Flooded Edgbaston. Showing what may happen during the Olympics 2012. (via Sam Bagnall/AMA/Matthew Ashton/Corbis at the England - West Indies match 2012)
Amid severe weather forecasts and security blunders, BBC and NBC are set to deliver the first digital Olympics we can enjoy from the comfort of our homes.
For starters, these Olympics may be extremely wet. Increased solar activity has riddled the sun with “coronal holes” that send solar high-energy particles hurling at the earth. These solar phenomenons affect the earth’s jet stream, which in turn impacts our weather. Meteorologists predict that on going solar turbulence will result in torrential downpours throughout this year’s Olympics.
Adding to the pros of staying at home is what the Olympics’ security company did, or rather what they did not do. Seven years after receiving the contract for the games, and being paid 500 million pounds, G4S, the UK’s biggest security company by revenue, announced they did not hire enough employees to fulfill necessary duties. Adding insult to injury, anonymous whistle blowers announced that those employees G4S did hire are letting through an alarming amount of contraband during practice drills. All this is giving the UK’s government a convenient reason to justify militarizing the streets using 17,000 soldiers to work the games including 3,500 active duty soldiers.
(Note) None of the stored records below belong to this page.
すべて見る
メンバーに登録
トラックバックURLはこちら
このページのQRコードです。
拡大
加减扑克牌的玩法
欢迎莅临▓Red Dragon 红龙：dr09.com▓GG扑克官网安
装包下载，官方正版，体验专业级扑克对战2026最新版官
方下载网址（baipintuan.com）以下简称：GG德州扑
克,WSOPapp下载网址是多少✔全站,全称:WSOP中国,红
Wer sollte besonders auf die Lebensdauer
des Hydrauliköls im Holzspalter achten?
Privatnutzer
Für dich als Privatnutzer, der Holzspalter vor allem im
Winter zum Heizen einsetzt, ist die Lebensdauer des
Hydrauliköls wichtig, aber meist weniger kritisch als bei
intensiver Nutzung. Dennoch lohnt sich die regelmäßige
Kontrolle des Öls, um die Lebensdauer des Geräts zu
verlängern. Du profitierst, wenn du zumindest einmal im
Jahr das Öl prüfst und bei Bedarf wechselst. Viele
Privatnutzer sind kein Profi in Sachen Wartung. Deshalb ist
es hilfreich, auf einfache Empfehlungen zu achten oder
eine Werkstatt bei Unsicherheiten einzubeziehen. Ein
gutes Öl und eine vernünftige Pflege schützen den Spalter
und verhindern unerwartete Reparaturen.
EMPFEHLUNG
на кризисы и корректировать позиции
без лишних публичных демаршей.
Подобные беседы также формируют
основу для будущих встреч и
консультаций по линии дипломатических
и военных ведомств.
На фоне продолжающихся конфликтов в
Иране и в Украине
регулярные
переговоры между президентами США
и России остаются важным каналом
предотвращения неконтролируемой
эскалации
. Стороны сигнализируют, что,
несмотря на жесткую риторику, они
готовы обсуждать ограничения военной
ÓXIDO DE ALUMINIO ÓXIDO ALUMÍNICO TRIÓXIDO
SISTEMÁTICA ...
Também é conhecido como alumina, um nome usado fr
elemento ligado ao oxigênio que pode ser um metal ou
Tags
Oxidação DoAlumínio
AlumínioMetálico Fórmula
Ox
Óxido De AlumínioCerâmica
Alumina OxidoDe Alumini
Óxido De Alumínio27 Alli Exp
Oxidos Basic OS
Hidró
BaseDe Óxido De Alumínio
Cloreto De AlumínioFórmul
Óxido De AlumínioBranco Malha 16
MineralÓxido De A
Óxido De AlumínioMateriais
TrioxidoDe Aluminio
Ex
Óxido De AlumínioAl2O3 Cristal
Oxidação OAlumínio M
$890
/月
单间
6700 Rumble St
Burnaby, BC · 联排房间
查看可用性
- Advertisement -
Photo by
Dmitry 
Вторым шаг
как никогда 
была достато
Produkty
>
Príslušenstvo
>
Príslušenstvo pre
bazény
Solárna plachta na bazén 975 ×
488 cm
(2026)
But feat not, TV networks BBC and NBC are providing the alternative to being in Britain for this potentially chaotic Olympics. Both have just launched apps that will offer full coverage of all of the Olympics events to your portable Internet devices or connected TV’s.
BBC Sports is going all out releasing apps for Android (OS 2.2 + flash), iOS (5.0 or higher), Facebook, connected TV’s that will offer live streaming of up to 24 simultaneous events. If none of those are available, the BBC Sports website will also stream all of the action. All of the apps are available for download today, but there is one catch, to enjoy the BBC sports Olympics, you must be in the UK.
No worries, NBC is here to deliver an exclusive package almost as good as the BBC. They too have launched apps to cater to the modern sports fan, the NBC Olympic Live Extra app and the simpler NBC Olympics app.
Satellite and telco customers subscribed to MSNBC and CNBC will be able to take advantage Live Extra app that will offer a live stream of all 32 sports, every competition and all 302 medal events. The Adobe powered Live Extra app will feature multiple simultaneous streams for certain sports like gymnastics or track and field that have a lot of simultaneous action. The apps will be available through Apple’s App Store and Google Play for iOS and Android respectively.
To those of us without MSNBC and CNBC, all of the highlights, the NBC Olympics app will have short-form highlights, schedules, TV listings, results, athlete profiles, news columns and Primetime Companion feature that will automatically connect uses through Facebook and Twitter during primetime broadcasts. If you don’t want to download the app, highlights will be available through their website.
The Olympics is where the world gets to see the most astonishing athleticism. This year will be the first to showcase them over the web. Digital viewing will grant more access to those folks avoiding sever weather and security nightmares, but staying home to enjoy the digital stream still carries a notable inherent risk as physical inactivity kills as many people as smoking per year.
Keep that in mind while watching the bank of 32 screens during the Olympics this year.